Set on a marginally making-it dairy farm in late 19th-century Texas, this initially light but progressively tragic story deals with a lazy proprietor in a troubled marriage who’s happy to hire an about-to-be underpaid Swedish oddball (Per Oscarsson) to do the spread’s heavy lifting. In her TV debut, the great Olivia de Havilland plays the wife — mother to two sons and pretty much an invalid. I was surprised to see in the early scenes how broadly Robards played it here — and in their incisive voiceover commentary, Paul Seydor, Garner Simmons and Twilight Time’s Nick Redman note a few echoes of Cable Hogue in the actor’s characterization. But like the story itself, Robards’ performance changes tone somewhere around the midpoint when the story’s pivotal event occurs. An added treat is Theodore Bikel’s playing during this same turning point, and later we get to see Peckinpah regulars Ben Johnson and L.Q. Jones in small but effective turns.
Peckinpah’s resources were limited, and he doesn’t try to do what he can’t — yet time and time again, his staging and his gift with actors hits the emotional core of a story he served by delving into the particulars of his own rural outdoors upbringing. For this, he got the only Writers Guild and Directors Guild love of his entire career, and had this modest but potent effort not gotten the wide acclaim it did at the time, there might well have never been The Wild Bunch and the films that followed in a burst of glory that lasted four or five years, depending on how you feel about Pat Garrett and Billy the Kid (subject of an upcoming book by Feydor that I can’t wait to read). The sad fizzle that followed brings to mind the career of Preston Sturges (a filmmaker otherwise not compared to Peckinpah everyday).
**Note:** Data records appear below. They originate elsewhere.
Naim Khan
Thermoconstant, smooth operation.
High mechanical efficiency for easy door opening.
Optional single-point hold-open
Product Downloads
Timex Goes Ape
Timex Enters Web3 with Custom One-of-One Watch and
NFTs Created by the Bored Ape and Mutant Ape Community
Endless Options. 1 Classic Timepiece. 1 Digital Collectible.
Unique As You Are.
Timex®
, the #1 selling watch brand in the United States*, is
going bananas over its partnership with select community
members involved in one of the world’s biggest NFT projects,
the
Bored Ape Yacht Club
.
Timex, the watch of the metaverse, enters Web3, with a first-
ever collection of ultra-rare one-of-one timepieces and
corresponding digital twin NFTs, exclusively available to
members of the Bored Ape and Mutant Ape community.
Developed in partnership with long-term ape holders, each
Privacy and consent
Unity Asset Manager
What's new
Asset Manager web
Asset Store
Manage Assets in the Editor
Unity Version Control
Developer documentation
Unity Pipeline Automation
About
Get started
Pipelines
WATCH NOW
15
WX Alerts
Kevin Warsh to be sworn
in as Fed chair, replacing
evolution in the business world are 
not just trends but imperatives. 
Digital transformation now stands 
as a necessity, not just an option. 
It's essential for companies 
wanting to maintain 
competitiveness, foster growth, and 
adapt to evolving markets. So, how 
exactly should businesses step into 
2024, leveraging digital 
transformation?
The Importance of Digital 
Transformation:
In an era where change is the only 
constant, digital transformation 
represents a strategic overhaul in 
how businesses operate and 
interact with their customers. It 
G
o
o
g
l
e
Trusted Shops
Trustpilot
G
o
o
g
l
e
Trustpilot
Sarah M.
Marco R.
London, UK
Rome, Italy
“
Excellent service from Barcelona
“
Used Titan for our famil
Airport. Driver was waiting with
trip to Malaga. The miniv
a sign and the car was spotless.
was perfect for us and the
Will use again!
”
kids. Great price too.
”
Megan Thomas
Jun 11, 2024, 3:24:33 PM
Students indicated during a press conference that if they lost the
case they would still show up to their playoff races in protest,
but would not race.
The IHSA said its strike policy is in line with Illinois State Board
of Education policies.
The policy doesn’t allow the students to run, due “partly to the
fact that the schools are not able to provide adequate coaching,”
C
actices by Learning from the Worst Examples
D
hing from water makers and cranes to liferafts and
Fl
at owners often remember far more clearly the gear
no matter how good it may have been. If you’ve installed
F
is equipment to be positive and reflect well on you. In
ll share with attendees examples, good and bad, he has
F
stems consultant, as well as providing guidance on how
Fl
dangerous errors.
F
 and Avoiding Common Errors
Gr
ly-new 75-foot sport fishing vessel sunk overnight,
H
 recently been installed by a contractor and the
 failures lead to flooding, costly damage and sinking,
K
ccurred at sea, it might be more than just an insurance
The fizzle includes this set’s top-billed Killer Elite, which I regarded then (as now) to be one of Peckinpah’s weakest films — in part because by this time, the booze had gotten to him but also because espionage double-crossing seemed somewhat outside his natural habitat. James Caan and Robert Duvall is a mix that doesn’t even sound that juicy on paper in a movie — especially when Duvall has almost nothing to do. Caan, as ever, is a matter of taste unless we’re talking El Dorado or his Coppola films, and I can’t think of another actor who made it as far as he did where we can always see the wheels turning in very actor-ish ways. Despite Mako and Gig Young in the supporting cast, the best scenes here come early — when Caan in rehab from a Duvall gunshot to the knee. But nothing here has the underlying feeling and tension of just about anything in Noon Wine, proving that print quality isn’t everything even in the high-def era.